## Job
Below are the records. List every line holding the word "CipherSuites".

[Stored data entries]
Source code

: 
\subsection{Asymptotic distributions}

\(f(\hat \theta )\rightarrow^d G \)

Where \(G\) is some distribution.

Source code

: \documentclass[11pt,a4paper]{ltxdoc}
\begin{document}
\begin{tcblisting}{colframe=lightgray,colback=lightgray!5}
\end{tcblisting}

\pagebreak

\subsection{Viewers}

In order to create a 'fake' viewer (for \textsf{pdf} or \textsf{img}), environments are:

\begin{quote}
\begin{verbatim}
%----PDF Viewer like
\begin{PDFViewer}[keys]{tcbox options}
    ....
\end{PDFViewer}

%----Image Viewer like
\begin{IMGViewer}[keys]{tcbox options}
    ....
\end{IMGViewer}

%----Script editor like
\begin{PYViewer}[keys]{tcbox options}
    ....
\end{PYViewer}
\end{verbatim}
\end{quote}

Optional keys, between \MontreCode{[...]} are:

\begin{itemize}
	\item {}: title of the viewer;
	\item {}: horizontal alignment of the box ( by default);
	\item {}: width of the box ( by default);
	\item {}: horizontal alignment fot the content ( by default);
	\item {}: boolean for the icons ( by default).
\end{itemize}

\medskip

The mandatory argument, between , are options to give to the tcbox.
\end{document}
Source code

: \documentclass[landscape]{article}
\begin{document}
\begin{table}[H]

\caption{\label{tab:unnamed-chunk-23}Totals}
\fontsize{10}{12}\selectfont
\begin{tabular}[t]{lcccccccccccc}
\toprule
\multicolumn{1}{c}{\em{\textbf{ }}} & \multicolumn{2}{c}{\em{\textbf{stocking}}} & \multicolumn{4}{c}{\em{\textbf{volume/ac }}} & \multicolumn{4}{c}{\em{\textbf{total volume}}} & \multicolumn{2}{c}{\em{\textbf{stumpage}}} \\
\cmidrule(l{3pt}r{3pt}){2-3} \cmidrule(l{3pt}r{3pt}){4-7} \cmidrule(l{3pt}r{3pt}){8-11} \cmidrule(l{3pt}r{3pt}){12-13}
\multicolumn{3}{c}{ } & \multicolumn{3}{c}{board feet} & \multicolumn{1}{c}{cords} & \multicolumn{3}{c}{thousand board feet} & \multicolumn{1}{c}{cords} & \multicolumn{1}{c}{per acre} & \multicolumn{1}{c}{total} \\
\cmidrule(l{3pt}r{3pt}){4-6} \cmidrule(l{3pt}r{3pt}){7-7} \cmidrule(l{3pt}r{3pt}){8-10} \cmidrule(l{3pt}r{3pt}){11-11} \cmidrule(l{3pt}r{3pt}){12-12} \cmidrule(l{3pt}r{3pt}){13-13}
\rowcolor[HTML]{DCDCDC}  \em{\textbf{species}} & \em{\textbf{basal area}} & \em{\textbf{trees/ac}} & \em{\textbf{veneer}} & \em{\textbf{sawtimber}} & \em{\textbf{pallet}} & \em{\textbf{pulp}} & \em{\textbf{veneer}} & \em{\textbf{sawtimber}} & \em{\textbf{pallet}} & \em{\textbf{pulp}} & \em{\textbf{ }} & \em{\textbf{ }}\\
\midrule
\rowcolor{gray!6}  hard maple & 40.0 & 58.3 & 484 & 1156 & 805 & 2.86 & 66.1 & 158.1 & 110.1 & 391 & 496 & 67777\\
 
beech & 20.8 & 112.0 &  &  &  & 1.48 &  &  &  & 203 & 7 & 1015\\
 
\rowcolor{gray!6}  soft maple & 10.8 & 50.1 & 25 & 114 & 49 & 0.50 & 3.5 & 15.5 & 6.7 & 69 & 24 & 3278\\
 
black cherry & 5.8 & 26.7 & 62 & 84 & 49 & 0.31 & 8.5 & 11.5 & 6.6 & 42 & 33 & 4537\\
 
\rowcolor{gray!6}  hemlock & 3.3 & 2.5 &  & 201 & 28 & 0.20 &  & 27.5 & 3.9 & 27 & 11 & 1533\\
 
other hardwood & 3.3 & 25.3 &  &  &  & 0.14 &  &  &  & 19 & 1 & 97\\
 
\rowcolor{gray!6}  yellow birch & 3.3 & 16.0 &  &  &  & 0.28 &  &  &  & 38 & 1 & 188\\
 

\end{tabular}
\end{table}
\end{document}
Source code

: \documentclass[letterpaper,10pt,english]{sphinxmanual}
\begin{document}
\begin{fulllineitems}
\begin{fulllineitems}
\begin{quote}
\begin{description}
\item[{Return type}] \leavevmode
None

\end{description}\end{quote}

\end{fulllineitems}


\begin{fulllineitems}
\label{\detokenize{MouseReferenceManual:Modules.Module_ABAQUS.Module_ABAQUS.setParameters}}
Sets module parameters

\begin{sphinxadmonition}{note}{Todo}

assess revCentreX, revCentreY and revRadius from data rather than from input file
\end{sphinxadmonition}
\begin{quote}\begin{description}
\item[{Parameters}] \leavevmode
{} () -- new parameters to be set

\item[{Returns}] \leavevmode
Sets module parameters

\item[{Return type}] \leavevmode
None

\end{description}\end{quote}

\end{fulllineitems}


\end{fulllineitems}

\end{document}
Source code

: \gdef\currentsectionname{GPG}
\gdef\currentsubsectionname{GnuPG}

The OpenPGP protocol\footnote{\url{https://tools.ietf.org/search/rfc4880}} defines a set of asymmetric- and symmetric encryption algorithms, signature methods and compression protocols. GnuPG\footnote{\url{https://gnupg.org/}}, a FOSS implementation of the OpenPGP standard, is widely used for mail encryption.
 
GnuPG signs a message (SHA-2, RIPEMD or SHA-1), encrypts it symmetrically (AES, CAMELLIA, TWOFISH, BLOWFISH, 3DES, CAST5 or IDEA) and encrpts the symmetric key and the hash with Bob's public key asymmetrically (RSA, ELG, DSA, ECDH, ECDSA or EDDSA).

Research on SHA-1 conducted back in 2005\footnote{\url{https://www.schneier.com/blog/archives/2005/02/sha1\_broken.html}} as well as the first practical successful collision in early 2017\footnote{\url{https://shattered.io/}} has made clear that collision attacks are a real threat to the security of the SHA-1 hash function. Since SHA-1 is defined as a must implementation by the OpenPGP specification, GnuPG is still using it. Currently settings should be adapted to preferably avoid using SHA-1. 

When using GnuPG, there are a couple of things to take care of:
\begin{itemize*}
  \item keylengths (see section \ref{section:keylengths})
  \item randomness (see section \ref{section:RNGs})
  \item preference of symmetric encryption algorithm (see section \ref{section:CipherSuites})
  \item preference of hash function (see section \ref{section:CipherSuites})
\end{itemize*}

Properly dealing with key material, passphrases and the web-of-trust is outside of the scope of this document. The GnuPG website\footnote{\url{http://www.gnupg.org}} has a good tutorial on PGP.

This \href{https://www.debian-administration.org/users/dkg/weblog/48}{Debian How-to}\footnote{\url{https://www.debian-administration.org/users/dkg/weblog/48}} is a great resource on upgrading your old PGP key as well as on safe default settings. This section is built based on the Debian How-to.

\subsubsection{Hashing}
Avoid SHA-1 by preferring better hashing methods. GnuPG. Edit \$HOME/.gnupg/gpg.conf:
...
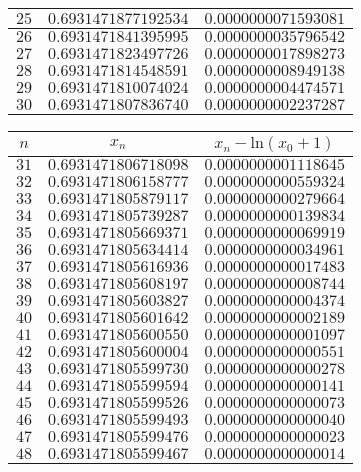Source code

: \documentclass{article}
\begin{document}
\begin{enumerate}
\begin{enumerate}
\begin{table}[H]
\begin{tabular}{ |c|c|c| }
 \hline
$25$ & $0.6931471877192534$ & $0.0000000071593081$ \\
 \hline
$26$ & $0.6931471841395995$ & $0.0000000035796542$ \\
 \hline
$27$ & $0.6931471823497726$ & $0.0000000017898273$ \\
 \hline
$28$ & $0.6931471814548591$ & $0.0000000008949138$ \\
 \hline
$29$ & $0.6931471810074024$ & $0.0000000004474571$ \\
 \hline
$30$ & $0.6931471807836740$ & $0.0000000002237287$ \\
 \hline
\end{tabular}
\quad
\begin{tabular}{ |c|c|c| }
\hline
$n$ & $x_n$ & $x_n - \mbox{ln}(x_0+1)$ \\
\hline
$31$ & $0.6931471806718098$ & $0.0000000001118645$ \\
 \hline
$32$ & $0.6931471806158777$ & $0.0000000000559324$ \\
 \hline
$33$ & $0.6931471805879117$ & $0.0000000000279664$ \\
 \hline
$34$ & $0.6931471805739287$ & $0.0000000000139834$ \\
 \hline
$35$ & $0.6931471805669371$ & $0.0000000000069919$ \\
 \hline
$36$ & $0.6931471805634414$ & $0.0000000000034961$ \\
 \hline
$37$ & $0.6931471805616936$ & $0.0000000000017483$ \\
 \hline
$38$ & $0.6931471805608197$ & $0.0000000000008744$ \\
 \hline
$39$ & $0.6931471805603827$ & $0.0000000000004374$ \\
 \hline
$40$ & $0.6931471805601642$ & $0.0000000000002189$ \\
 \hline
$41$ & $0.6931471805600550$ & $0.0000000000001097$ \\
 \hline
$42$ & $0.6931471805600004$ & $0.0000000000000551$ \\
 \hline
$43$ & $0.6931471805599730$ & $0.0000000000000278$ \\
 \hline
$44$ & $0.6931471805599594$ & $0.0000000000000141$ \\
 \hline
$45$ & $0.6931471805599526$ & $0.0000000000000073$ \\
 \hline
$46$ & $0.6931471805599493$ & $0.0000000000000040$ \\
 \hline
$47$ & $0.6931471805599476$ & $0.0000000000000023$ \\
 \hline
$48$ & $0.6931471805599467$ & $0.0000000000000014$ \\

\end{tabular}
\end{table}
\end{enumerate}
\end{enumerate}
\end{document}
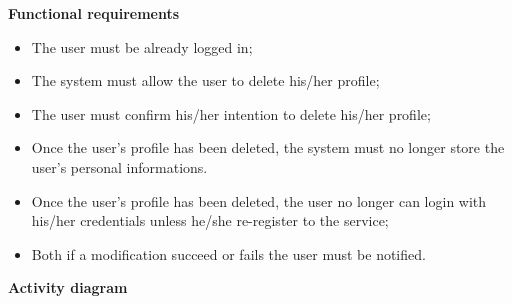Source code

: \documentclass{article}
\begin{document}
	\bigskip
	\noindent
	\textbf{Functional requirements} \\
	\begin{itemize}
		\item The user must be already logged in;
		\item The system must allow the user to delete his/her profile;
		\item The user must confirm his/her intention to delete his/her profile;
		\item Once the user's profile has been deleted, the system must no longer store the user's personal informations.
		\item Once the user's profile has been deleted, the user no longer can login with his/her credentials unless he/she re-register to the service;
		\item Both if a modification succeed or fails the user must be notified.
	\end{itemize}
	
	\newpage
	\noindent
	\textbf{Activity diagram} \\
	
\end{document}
---
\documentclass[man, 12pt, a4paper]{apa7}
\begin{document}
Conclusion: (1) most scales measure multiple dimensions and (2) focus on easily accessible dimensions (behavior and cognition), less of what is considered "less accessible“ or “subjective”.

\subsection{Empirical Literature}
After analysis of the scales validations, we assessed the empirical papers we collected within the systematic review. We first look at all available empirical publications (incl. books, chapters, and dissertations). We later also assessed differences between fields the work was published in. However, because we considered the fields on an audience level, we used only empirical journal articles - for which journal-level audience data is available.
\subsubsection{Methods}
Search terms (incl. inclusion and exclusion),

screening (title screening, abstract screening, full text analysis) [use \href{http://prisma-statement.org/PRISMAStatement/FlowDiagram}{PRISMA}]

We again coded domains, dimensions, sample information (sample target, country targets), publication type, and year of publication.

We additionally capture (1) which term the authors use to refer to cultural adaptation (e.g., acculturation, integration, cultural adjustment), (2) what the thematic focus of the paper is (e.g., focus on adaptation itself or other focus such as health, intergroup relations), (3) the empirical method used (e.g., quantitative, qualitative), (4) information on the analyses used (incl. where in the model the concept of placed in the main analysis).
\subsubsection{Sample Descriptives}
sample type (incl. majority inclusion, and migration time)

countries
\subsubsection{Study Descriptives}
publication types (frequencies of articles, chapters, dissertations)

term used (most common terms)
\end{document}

## Written reply
  \item preference of symmetric encryption algorithm (see section \ref{section:CipherSuites})
  \item preference of hash function (see section \ref{section:CipherSuites})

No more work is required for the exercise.